Posted March 4, 2021.
An iconic Carl Sagan Moment: Sagan juggling with the solar system in an episode of "Cosmos"
First Mr Spock, then Professor Sagan. Following up on the previous post, Bob Pappalardo’s education as a planetary scientist continued:
...During high school, Bob worked at Vanderbilt Planetarium in Centerport, Long Island, not far from his house. A few years later at Cornell University in Ithaca, he found the field of planetary science the way everyone else in the wider discipline did: through a Carl Sagan Moment. Upon enrolling, Bob had intended to take up the ancient art of astronomy, but problem the first: there was no astronomy major proper at Cornell; the field was taught under physics. Problem the second: physics. Bob therefore switched studies, his base camp now the university’s new geology building. Myriad mineralogy labs lined the hallways, and to study the stuff of the Earth was to spend long days and late nights in them, over big, binocular-type microscopes adorning tall black lab tables. Pappalardo was seated in one such lab on one such night behind one such microscope when another student, first name John, last name Berner, and so of course they called him Bunsen, walked in.
Hey, Bob, asked Bunsen, you know about this course Sagan is offering? This course on icy moons?
Bob did not know about this course Carl Sagan was offering, this course on icy moons, but he went home that night, pulled out the course catalog, and looked it up. ICES AND OCEANS IN THE OUTER SOLAR SYSTEM. Instructor: SAGAN, CARL.

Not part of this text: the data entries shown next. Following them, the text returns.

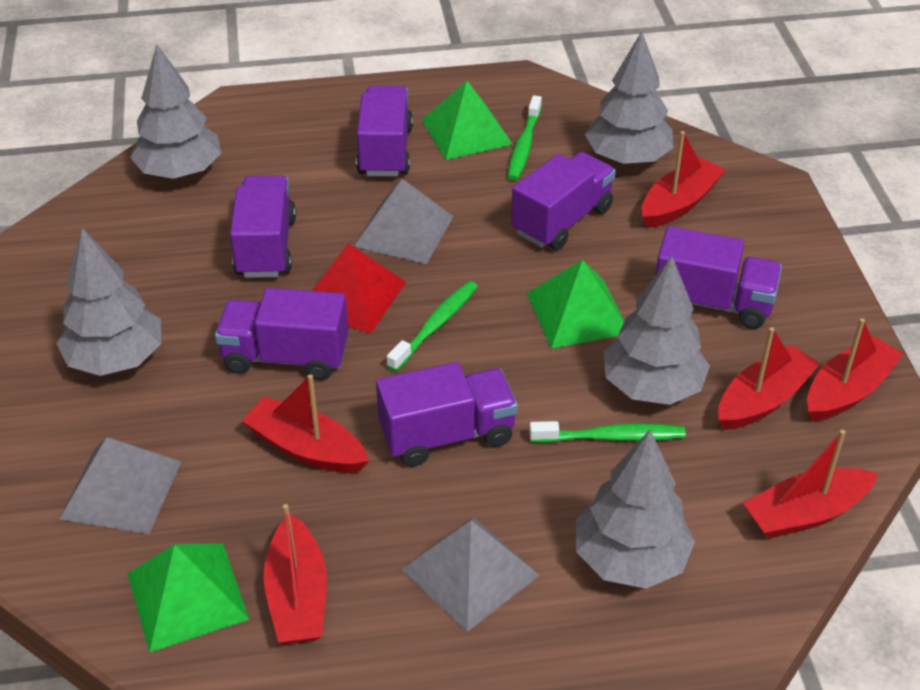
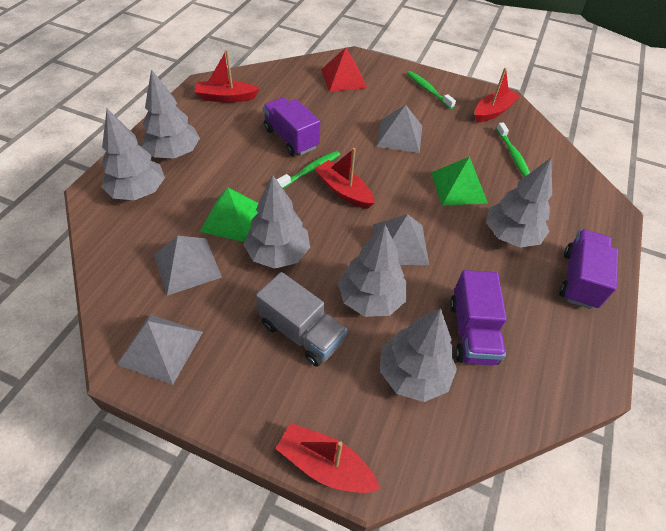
green pyramid: [127,543,249,653] [422,81,513,160] [527,260,624,349] = 3 -> [200,188,258,242] [431,157,488,206] = 2
grey pyramid: [60,437,181,534] [354,179,454,264] [401,517,540,632] = 3 -> [117,314,203,385] [154,236,222,296] [373,214,429,265] [376,105,422,153] = 4
grey tree: [56,228,161,376] [130,45,221,179] [576,430,695,589] [585,31,674,165] [604,256,710,405] = 5 -> [102,109,165,200] [142,69,200,159] [244,175,310,269] [338,224,407,317] [380,308,457,402] [486,158,552,247] = 6
grey truck: none = 0 -> [256,272,348,367] = 1
purple truck: [215,288,348,380] [230,175,296,278] [356,85,413,177] [376,362,518,467] [511,152,616,250] [655,226,782,329] = 6 -> [263,97,320,156] [450,270,507,365] [559,229,618,309] = 3
red boat: [242,374,369,473] [263,504,327,644] [642,131,725,228] [718,327,820,430] [743,430,878,539] [807,318,903,421] = 6 -> [195,50,260,103] [275,423,380,493] [315,148,374,209] [475,68,520,122] = 4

That Carl Sagan, yes. He of Cornell, yes, of course. The prominent professor was for Bob part of the university’s initial allure. But Sagan didn’t always teach, had a lot going on. Carl Sagan, recently of Cosmos (book and television series) and The Tonight Show with Johnny Carson (television series). Carl Sagan, of the NASA spacecraft Voyager 1 and 2, the robotic explorers that in 1979 transformed the four telescopic dots of Jupiter’s moons into jaw-dropping globes of fire and ice,and later, around Saturn, revealed worlds diverse, living, geologically active, almost fully-fledged and practically planets (further study needed). Carl Sagan of the spacecraft Viking 1 and 2, which in 1976 revealed the Martian surface to be barren, though certainly in possession of everything necessary for life to exist (further study needed). Carl Sagan, a superstar in a profession bereft even of minor celebrities, who brought astrophysics into blue-collar living rooms, who in turtlenecks and with windswept hair spoke like a philosopher, practically in verse and presented the the pursuit of knowledge as something intrinsic and vital to the soul of every human being, who used his platform and lilting baritone to advance social causes, who planned protests against nuclear weapons test sites, arms linked with fellow activists, who crossed police lines and was placed gladly under arrest---Armageddon’s Thoreau---in order to advance his cause. Page one the next day: a rebel astronomer in handcuffs! Carl Sagan with a Ph.D. behind his name and a childlike imagination in his head, who had, for example, lobbied for light to be added to the Viking lander so that at night martian animals might be attracted to it and scurry up to investigate. Well, why not? Nobody knew what waited on the surface of the Red Planet.
That Carl Sagan.
---from “The Mission: A True Story” by David W. Brown.